Speaking in Hawaii on Tuesday, Keating said the U.S. unsuccessfully tried to persuade Burma's leaders to allow ships, helicopters and landing craft in to provide additional disaster relief.

The U.S. military ships were already in the region for international exercises when the cyclone hit. Keating made them available to help with relief efforts for the storm, and they were deployed near Burma in case they obtained permission to enter the country's waters.

But Burma allowed only limited U.S. military aid flights to the country, and barred the ships from approaching.

Paul Risley, a spokesman for the U.N. World Food Program, said the departure of the American ships meant relief agencies would not have the chance to take advantage of their fleet of helicopters.

"That is truly unfortunate because these helicopters represent immediate heavy-lift capacity in the area of the delta," Risley told reporters in Bangkok, Thailand.

Risley earlier warned that the logistical aspects of the relief operations, such as the chartering of helicopters, were causing expenses to soar.

In previous large scale disasters — such as the 2004 Indian Ocean tsunami and Pakistan's 2005 earthquake — military helicopters were used to meet the massive emergency's immediate requirements, he said. Thailand and Singapore have many helicopters on hand, he said.

"For political reasons, the Myanmar government was reluctant to approve their use," Risley said.

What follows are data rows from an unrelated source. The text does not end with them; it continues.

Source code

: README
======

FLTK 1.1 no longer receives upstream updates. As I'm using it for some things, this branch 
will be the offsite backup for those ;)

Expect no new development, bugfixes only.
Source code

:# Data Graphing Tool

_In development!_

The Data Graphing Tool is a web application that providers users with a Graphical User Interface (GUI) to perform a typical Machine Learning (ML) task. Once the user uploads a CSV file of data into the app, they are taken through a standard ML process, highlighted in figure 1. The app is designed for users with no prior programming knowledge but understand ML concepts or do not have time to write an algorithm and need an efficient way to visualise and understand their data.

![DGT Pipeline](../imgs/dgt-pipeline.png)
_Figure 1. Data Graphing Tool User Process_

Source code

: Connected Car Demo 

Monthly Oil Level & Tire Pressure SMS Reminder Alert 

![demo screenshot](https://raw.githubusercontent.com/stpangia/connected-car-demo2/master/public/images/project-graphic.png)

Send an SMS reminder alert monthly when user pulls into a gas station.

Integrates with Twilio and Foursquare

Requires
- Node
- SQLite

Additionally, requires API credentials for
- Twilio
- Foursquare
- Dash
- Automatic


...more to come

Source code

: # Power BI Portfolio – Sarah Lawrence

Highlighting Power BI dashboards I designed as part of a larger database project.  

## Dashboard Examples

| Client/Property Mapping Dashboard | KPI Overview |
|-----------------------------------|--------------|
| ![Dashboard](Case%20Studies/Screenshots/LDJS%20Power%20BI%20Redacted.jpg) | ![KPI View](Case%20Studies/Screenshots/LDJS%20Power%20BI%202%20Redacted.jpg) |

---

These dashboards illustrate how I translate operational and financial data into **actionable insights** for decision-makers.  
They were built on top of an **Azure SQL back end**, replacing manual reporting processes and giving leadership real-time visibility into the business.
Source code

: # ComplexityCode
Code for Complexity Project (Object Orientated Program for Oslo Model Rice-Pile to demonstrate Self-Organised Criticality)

Myanmar was reportedly able to field only seven helicopters of its own.

Amanda Pitt, a spokeswoman for the U.N. relief operation in Bangkok, said increased aid has reached survivors over the last few days, but access to the delta remains difficult.

"Much remains to be clarified as far as stepping up of the relief operation," she said. "We want better access for international aid workers ... both in terms of getting into the country and more consistent access to the delta areas."

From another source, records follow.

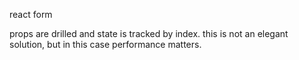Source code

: react form  

props are drilled and state is tracked by index. this is not an elegant solution, but in this case performance matters. 


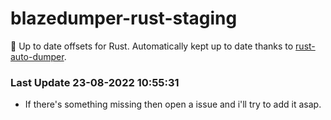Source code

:# blazedumper-rust-staging

🚀 Up to date offsets for Rust. Automatically kept up to date thanks to [rust-auto-dumper](https://github.com/Akandesh/rust-auto-dumper).


### Last Update 23-08-2022 10:55:31
- If there's something missing then open a issue and i'll try to add it asap.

The French aid agency Doctors Without Borders said its staffers were still finding remote areas in the delta which have not received any assistance from Burma or international sources.

Souheil Reaiche, the group's mission chief in Burma, also said that the affected population is higher than U.N. estimates because migrants and others not officially registered by authorities are found among survivors.

A total of 1.3 million survivors have been reached with assistance by local and international humanitarian groups, the Red Cross and the U.N., said the U.N's Office for the Coordination of Humanitarian Affairs in a situation report dated June 2.

It said in Burma's Irrawaddy delta, the area hardest hit by Cyclone Nargis, the proportion of people reached with assistance had increased to 49 percent from 23 percent on May 25.

However, the report warned, "There remains a serious lack of sufficient and sustained humanitarian assistance for the affected populations."

Hiroyuki Konuma, an official of the U.N. Food and Agriculture Organization in Bangkok, expressed concern that if rice planting did not occur soon, farmers would "suffer from hunger and poverty for a long time while national food security will be seriously jeopardized."

He said that 60 percent of the paddy fields in the delta, the country's rice bowl, were hit hard by the cyclone but that only 16 percent are too damaged to be cultivated in the next planting season, which starts July.

But Konuma said few farmers were returning to their land because they lack food and shelter, basic agriculture tools and draft animals, while access to the land was difficult because so many road and bridges were destroyed.

Meanwhile, the U.N. Development Program announced it will provide 20,000 households in 250 delta villages with cash grants over the next six months to help survivors revive the farming, fisheries and poultry sectors.

"This will empower the survivors," said Hla Myint Hpu, who conducted the needs assessment for the project. "People want to keep their dignity. They want help to rebuild their livelihoods and get back on their feet."